Problem 1: Reproduce the stretch of the article on the world's harshest sound from "Jupiterimages/Thinkstock(NEW YORK) -- Scientists" through "ear’s worst nightmare.".
Problem 2: List every specific sound that the article on the world's harshest sound mentions.

Text shown:
Entries in Sounds (2)


LISTEN: Scientists Find Harshest Sound in the World

Jupiterimages/Thinkstock(NEW YORK) -- Scientists studying the brain's reaction to sound have determined the piercing screech of a knife against a glass bottle to be the human ear’s worst nightmare.

A research team at the University of Newcastle examined brain activity in a group of volunteers, who listened to 74 recorded sounds under a MRI machine and ranked each experience.

The 13 subjects found the sound of a fork against glass to be the second most repulsive, while sounds like flowing water were much easier for the brain to bear.

In order to establish why, the researchers focused on the ear’s acoustic rather than associative reactions.  Sukhbinder Kumar, the study’s author, said he and co-author Tim Griffiths chose sounds that do not call to mind any negative emotional experiences, unlike a separate 2007 study that tested more evocative sounds and found that the sound of vomiting to be the most universally appalling.

The scans revealed that the unpleasant noises not only increase blood flow in the brain’s auditory cortex, where sound is processed, but also trigger the amygdala, a primitive region of the brain that processes emotions.

Data section:
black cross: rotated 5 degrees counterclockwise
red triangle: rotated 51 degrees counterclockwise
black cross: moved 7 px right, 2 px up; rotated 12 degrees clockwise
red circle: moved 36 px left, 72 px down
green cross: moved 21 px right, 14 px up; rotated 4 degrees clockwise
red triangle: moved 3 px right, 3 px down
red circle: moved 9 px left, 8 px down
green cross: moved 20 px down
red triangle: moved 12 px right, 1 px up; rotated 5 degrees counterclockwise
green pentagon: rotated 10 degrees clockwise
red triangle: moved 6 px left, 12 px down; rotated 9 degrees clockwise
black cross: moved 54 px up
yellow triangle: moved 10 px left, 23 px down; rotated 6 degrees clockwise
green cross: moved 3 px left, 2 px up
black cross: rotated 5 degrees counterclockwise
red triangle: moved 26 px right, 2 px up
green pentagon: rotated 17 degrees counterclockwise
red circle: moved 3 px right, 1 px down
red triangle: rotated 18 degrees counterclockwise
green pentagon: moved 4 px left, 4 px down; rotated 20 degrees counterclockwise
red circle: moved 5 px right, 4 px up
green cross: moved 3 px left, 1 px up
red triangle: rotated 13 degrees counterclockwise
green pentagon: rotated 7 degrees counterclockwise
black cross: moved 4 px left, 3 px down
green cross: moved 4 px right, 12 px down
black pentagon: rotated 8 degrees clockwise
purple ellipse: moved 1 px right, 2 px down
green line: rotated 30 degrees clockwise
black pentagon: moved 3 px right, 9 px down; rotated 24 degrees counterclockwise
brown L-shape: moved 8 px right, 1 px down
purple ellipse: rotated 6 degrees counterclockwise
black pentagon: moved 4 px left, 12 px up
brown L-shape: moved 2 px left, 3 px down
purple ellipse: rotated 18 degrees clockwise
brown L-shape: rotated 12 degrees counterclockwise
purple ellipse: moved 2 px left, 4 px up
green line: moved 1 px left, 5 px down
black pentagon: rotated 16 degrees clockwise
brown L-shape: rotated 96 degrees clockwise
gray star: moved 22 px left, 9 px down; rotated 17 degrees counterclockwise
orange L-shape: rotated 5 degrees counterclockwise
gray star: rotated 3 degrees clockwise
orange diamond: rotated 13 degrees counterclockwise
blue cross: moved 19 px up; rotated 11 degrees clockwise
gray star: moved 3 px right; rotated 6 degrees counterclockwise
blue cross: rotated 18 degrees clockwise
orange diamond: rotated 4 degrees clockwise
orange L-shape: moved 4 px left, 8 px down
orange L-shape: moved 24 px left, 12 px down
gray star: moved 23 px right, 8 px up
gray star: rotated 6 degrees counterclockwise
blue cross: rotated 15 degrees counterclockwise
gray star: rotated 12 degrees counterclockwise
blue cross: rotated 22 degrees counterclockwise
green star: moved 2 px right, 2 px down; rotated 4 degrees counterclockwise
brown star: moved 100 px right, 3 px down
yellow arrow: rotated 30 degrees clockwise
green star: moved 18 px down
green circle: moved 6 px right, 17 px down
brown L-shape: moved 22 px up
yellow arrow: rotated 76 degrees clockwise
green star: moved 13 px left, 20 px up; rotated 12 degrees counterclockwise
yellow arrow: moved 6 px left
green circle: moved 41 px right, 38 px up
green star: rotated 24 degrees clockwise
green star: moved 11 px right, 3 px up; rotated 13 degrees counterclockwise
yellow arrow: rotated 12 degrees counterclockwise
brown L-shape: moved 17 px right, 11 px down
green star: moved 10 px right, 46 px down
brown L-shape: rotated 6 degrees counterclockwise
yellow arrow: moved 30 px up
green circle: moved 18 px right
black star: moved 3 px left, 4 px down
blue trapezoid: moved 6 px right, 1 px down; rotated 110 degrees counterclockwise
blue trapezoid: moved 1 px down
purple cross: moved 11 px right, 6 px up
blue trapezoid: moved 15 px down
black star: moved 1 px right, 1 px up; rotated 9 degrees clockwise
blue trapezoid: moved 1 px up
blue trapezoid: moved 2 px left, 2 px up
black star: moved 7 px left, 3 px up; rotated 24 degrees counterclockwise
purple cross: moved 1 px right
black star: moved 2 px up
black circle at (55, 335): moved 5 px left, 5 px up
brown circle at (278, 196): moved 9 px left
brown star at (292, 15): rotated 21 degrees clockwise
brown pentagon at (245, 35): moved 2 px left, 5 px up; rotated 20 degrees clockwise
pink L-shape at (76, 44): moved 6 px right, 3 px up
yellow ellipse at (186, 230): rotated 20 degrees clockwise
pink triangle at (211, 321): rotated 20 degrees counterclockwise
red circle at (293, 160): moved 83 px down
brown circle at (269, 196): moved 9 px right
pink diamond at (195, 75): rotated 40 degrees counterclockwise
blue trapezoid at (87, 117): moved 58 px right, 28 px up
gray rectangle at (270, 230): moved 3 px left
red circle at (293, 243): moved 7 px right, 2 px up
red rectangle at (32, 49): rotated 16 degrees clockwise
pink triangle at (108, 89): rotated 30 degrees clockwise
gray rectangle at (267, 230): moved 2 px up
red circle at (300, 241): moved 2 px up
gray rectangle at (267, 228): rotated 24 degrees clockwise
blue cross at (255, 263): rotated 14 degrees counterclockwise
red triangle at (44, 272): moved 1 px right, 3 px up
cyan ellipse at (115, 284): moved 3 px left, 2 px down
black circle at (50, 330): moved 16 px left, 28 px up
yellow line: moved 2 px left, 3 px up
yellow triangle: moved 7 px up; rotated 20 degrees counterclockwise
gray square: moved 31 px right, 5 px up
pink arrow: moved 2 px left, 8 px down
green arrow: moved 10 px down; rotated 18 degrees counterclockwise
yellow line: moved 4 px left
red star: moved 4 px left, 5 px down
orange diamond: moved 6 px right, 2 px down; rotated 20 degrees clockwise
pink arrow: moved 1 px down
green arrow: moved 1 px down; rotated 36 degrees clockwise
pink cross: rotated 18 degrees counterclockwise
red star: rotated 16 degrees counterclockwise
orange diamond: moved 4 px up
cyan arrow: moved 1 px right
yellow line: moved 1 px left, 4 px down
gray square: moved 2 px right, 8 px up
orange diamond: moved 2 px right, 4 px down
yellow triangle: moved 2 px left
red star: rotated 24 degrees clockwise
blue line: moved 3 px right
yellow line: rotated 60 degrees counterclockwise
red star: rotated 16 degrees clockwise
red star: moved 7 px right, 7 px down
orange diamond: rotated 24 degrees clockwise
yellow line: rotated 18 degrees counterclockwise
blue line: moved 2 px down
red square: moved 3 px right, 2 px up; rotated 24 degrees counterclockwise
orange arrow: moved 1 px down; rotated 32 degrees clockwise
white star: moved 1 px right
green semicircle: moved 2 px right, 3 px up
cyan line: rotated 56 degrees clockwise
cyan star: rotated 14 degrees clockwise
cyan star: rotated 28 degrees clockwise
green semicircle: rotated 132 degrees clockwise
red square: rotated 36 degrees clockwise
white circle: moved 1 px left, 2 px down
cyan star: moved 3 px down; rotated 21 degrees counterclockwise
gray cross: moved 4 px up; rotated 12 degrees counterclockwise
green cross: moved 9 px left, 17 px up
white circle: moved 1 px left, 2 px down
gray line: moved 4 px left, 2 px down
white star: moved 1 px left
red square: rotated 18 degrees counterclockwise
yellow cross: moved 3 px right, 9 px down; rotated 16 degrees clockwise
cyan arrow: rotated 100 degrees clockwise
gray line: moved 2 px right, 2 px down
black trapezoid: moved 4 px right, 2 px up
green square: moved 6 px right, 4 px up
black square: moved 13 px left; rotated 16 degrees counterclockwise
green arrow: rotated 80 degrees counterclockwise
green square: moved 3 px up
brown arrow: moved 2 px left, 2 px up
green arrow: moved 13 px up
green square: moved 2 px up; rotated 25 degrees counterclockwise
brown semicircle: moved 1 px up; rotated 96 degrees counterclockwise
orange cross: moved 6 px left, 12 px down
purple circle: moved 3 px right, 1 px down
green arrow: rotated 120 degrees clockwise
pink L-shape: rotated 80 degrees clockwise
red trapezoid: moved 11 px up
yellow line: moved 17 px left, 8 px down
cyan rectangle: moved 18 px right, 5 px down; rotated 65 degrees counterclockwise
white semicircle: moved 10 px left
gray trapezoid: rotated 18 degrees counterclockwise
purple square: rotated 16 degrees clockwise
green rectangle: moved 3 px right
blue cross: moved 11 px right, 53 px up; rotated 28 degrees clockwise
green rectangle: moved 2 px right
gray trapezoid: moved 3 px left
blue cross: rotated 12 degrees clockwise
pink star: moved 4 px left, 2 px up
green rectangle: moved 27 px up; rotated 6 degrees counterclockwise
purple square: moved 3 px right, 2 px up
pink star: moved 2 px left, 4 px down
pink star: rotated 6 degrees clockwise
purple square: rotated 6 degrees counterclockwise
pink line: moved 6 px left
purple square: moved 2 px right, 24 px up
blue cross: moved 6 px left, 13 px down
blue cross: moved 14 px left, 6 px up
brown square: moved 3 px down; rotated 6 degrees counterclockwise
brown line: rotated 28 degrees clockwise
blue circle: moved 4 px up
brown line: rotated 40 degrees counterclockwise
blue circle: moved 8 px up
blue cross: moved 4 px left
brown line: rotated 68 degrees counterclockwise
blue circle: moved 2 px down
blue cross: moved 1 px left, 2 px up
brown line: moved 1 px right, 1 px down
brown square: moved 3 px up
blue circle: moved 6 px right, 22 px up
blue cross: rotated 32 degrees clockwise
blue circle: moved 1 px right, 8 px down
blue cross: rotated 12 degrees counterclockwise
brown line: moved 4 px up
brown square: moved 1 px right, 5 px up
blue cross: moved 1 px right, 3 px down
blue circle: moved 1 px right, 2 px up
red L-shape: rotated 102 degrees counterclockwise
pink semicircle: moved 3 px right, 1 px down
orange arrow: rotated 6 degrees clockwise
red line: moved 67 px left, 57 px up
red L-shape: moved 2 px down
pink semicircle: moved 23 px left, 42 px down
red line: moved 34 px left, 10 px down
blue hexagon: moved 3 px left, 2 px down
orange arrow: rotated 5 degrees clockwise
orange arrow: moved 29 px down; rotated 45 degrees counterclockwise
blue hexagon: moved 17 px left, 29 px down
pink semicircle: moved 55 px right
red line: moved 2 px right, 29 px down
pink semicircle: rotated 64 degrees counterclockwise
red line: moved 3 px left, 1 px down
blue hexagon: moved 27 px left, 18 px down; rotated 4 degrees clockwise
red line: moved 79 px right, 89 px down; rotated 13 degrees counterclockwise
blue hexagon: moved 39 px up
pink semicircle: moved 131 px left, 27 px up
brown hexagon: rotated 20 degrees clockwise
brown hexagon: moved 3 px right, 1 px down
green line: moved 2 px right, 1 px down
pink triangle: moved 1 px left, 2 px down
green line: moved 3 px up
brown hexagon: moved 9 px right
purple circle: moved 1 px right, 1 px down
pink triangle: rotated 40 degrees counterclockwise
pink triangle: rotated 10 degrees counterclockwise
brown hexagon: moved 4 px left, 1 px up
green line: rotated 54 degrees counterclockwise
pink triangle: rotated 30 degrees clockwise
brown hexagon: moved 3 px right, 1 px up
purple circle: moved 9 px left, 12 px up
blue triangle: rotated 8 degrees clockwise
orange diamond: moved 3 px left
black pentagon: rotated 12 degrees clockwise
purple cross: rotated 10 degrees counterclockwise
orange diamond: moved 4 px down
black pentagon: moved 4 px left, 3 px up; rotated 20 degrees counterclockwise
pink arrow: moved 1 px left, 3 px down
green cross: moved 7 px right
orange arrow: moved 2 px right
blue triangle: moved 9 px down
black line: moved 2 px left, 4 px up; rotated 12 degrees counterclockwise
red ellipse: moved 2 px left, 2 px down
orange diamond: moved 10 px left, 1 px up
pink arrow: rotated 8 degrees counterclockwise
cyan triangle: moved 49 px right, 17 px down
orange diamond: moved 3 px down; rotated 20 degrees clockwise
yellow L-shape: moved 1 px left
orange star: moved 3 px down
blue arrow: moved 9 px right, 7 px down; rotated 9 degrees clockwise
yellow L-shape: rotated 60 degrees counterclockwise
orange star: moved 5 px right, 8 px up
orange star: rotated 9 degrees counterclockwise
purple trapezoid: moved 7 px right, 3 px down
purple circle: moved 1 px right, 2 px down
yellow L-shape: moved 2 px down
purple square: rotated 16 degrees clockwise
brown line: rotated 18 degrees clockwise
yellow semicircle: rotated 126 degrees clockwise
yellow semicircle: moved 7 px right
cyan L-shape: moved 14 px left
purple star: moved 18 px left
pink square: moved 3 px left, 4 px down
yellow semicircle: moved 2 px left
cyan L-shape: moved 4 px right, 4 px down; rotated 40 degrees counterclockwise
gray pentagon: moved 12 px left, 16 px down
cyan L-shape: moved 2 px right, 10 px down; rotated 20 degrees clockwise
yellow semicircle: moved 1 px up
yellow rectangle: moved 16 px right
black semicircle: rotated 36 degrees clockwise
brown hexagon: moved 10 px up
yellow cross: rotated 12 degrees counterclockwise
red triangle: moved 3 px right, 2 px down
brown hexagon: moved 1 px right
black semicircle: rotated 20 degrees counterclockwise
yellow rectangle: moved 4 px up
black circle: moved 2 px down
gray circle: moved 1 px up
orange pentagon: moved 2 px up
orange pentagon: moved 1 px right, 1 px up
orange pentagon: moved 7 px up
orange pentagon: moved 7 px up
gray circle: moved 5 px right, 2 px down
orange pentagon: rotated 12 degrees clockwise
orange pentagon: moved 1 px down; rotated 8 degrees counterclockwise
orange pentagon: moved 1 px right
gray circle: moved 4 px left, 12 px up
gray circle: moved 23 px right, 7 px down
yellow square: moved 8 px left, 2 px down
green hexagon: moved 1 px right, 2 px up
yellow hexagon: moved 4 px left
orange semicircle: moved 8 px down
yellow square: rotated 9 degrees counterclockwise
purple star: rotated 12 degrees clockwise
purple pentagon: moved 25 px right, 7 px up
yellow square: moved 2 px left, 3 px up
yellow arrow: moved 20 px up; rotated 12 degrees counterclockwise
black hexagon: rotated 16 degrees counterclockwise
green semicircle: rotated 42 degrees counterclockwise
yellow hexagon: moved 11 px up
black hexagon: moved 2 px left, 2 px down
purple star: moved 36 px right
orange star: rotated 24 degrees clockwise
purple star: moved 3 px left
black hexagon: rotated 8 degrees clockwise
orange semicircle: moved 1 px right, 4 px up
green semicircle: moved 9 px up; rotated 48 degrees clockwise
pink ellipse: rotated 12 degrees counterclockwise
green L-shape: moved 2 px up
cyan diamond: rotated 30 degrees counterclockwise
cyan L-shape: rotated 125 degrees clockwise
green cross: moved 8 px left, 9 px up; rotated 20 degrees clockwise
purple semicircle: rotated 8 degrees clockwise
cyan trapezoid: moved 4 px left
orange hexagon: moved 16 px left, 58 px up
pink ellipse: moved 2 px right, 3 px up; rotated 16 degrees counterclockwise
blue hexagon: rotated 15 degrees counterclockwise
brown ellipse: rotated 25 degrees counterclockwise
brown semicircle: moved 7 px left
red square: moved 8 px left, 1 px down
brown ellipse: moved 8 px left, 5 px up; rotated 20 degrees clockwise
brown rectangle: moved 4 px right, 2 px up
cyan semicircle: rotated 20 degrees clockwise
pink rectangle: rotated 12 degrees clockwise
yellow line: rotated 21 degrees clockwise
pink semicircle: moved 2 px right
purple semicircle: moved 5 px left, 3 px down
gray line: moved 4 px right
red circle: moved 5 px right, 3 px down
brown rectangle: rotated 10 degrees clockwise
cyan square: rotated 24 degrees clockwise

Exercise response 1:
Jupiterimages/Thinkstock(NEW YORK) -- Scientists studying the brain's reaction to sound have determined the piercing screech of a knife against a glass bottle to be the human ear’s worst nightmare.

Exercise response 2:
- A knife against a glass bottle
- A fork against glass
- Flowing water
- Vomiting